**** Source records ****

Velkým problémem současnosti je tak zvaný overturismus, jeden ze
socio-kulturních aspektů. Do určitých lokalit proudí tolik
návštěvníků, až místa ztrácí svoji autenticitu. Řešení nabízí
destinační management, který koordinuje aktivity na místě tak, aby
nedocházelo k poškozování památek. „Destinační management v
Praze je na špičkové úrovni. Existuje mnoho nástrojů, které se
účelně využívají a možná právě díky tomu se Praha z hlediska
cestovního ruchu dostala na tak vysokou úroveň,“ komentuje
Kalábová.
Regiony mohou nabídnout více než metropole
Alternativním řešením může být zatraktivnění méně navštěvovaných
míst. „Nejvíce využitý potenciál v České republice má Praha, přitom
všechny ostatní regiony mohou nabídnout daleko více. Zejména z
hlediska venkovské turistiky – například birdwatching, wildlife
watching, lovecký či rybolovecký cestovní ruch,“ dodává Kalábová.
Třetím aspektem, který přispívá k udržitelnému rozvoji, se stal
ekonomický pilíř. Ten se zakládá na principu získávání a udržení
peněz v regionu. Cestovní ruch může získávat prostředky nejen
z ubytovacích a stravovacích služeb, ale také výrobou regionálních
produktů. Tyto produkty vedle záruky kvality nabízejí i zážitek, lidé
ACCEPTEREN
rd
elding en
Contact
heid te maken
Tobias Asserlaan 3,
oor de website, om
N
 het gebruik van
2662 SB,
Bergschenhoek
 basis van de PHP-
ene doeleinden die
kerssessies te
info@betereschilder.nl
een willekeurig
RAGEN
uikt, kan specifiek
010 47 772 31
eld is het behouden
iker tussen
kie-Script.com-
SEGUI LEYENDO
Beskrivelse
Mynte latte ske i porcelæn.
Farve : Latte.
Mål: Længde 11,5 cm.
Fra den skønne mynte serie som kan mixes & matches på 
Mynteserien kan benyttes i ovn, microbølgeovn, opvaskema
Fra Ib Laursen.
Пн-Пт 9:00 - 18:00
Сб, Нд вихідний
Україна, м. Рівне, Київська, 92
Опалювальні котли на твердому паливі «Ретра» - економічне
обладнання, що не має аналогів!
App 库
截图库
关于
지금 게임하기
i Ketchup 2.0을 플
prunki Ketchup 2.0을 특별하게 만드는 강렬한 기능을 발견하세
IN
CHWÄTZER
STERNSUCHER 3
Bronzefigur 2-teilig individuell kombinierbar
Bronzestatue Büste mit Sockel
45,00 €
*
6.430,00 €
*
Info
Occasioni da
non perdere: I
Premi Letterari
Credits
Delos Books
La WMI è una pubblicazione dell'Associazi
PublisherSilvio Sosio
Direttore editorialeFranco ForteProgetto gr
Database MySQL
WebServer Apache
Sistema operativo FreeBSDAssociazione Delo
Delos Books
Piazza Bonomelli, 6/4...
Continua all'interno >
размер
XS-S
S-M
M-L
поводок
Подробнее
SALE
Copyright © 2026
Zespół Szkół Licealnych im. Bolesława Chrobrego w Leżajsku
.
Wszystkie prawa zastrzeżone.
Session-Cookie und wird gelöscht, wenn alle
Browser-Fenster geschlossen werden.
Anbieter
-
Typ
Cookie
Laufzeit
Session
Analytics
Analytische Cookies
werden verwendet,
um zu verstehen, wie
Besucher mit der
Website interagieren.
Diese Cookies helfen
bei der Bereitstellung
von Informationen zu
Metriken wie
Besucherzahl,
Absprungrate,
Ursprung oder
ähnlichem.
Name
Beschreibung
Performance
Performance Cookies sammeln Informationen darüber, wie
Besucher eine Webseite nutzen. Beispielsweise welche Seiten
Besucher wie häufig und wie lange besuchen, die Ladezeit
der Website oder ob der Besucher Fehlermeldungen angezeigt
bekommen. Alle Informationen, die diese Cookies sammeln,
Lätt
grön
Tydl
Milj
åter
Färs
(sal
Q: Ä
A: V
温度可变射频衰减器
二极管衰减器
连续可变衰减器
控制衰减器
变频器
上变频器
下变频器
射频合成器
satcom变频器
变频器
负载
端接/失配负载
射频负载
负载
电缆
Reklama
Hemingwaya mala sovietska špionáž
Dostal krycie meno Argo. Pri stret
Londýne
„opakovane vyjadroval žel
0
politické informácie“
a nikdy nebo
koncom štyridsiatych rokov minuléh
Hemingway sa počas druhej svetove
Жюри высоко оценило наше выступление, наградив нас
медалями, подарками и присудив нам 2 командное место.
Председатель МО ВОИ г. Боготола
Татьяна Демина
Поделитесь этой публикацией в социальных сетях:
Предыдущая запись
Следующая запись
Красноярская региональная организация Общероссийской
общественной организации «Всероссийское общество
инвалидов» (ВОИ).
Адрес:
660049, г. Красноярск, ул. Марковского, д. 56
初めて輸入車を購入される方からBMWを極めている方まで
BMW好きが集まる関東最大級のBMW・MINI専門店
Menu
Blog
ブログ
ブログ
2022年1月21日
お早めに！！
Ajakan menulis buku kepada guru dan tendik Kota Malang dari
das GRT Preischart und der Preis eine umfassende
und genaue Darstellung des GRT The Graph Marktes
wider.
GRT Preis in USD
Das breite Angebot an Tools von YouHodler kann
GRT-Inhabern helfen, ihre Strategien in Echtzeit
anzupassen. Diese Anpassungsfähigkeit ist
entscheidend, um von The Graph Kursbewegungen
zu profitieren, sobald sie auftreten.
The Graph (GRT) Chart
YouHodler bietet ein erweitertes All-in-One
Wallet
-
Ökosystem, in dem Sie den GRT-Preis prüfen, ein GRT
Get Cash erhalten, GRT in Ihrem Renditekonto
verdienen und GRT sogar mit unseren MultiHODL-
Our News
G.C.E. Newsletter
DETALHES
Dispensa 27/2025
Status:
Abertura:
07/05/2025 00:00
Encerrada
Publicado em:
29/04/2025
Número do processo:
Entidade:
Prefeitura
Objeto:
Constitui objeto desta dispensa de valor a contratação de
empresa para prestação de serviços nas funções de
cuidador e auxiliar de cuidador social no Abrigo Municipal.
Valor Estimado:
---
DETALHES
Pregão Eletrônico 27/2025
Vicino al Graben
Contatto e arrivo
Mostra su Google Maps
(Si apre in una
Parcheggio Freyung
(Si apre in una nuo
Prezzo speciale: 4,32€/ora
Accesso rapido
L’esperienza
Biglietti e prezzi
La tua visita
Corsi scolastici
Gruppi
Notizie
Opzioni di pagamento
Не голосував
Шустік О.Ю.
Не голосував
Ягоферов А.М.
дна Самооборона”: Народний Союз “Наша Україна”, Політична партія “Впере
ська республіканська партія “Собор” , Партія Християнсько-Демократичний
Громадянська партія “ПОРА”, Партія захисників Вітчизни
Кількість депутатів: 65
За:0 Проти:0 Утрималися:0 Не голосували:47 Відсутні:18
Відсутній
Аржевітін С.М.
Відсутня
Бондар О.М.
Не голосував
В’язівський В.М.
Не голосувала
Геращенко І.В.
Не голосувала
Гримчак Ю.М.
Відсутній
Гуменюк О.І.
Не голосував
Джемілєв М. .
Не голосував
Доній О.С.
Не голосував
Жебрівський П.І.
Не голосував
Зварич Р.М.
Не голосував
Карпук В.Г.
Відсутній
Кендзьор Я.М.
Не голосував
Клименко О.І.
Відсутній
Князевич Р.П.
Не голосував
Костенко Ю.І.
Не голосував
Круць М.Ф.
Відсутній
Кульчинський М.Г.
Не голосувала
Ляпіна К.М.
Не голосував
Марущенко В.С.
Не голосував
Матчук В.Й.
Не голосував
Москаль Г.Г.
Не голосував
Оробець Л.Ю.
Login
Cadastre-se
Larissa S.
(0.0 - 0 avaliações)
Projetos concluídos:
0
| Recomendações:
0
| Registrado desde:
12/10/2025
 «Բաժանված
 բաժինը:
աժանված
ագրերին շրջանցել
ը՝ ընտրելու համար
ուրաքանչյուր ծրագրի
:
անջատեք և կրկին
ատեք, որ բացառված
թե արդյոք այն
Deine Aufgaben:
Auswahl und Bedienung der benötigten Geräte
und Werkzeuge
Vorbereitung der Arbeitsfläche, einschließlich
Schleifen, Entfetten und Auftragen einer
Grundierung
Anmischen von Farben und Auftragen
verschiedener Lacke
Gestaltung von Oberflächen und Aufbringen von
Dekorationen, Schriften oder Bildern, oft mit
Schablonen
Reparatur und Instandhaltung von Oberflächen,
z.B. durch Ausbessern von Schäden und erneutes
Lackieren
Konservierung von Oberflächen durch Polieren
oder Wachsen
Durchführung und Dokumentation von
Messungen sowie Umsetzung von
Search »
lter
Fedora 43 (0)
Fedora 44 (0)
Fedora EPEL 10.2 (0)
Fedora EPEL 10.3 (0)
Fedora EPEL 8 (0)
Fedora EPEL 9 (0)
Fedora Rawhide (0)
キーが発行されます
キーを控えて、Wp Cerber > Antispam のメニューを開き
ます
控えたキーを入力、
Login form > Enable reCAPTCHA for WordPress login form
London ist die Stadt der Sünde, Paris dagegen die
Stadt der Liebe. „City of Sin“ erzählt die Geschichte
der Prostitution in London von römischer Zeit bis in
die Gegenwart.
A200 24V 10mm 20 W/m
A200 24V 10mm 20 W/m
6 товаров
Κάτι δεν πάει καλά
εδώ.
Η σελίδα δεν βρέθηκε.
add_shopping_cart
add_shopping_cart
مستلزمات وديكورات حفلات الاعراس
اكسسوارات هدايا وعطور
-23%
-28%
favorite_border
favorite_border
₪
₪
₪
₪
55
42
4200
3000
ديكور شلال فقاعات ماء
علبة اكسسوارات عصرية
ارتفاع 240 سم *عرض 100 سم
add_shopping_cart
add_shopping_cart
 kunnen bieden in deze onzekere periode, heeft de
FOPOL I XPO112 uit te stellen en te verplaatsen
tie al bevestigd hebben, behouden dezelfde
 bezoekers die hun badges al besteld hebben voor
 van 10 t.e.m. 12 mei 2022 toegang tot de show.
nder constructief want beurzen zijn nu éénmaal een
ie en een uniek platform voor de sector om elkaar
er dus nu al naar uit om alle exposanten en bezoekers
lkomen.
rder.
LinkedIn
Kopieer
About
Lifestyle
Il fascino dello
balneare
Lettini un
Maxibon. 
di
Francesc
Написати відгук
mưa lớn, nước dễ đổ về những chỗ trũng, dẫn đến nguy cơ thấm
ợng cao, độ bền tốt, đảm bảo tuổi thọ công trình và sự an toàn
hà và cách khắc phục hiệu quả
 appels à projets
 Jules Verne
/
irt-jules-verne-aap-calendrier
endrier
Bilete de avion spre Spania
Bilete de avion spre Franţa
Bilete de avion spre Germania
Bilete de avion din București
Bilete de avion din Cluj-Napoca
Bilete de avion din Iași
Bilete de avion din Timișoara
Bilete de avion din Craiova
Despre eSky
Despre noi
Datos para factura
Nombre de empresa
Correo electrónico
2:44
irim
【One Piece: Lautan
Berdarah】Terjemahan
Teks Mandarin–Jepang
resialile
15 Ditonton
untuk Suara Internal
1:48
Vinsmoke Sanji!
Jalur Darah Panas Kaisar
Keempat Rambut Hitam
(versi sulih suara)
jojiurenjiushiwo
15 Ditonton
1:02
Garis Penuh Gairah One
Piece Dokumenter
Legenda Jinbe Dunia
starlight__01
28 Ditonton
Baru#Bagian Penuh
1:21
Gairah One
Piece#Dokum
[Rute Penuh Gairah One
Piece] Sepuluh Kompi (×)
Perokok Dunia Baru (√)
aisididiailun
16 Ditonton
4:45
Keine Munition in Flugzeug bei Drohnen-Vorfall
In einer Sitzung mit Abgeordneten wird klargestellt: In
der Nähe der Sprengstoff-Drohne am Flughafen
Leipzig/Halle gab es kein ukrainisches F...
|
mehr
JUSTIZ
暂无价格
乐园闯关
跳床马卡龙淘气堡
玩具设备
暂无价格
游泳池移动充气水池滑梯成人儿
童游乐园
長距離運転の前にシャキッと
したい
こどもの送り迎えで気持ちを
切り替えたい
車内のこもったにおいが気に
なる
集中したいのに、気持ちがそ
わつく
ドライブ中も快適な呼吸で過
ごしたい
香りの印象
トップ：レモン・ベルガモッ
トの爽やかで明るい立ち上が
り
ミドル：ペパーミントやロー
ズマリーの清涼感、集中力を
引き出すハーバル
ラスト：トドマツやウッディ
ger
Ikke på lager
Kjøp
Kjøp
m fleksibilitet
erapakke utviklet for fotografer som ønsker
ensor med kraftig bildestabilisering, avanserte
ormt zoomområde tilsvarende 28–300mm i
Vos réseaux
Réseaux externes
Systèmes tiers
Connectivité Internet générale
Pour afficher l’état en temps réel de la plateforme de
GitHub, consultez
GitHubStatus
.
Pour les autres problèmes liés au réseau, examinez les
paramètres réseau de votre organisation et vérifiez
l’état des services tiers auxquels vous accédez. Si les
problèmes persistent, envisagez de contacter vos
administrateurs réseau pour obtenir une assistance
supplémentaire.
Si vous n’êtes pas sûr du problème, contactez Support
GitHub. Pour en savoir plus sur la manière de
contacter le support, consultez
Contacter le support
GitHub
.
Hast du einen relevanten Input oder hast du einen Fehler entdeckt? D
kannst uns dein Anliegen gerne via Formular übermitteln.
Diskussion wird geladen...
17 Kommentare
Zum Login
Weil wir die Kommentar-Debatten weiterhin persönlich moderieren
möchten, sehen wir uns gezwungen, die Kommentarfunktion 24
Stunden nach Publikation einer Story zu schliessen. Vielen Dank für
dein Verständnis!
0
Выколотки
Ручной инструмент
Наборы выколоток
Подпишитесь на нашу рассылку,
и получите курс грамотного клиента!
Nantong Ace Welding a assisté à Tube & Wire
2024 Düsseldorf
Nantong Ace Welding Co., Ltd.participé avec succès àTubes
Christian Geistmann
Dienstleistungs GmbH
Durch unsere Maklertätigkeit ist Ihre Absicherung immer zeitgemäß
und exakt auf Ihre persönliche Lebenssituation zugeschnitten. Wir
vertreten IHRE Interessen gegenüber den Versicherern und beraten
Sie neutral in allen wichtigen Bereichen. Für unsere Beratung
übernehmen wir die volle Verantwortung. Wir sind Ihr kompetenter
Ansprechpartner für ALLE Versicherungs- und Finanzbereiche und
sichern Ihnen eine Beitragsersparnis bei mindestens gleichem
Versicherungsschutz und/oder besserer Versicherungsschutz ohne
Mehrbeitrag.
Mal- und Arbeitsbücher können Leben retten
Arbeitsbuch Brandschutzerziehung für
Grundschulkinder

****

Reproduce the data word for word from its first line through the line that contains "nedocházelo k poškozování".

> _Exercise output_:
Velkým problémem současnosti je tak zvaný overturismus, jeden ze
socio-kulturních aspektů. Do určitých lokalit proudí tolik
návštěvníků, až místa ztrácí svoji autenticitu. Řešení nabízí
destinační management, který koordinuje aktivity na místě tak, aby
nedocházelo k poškozování památek. „Destinační management v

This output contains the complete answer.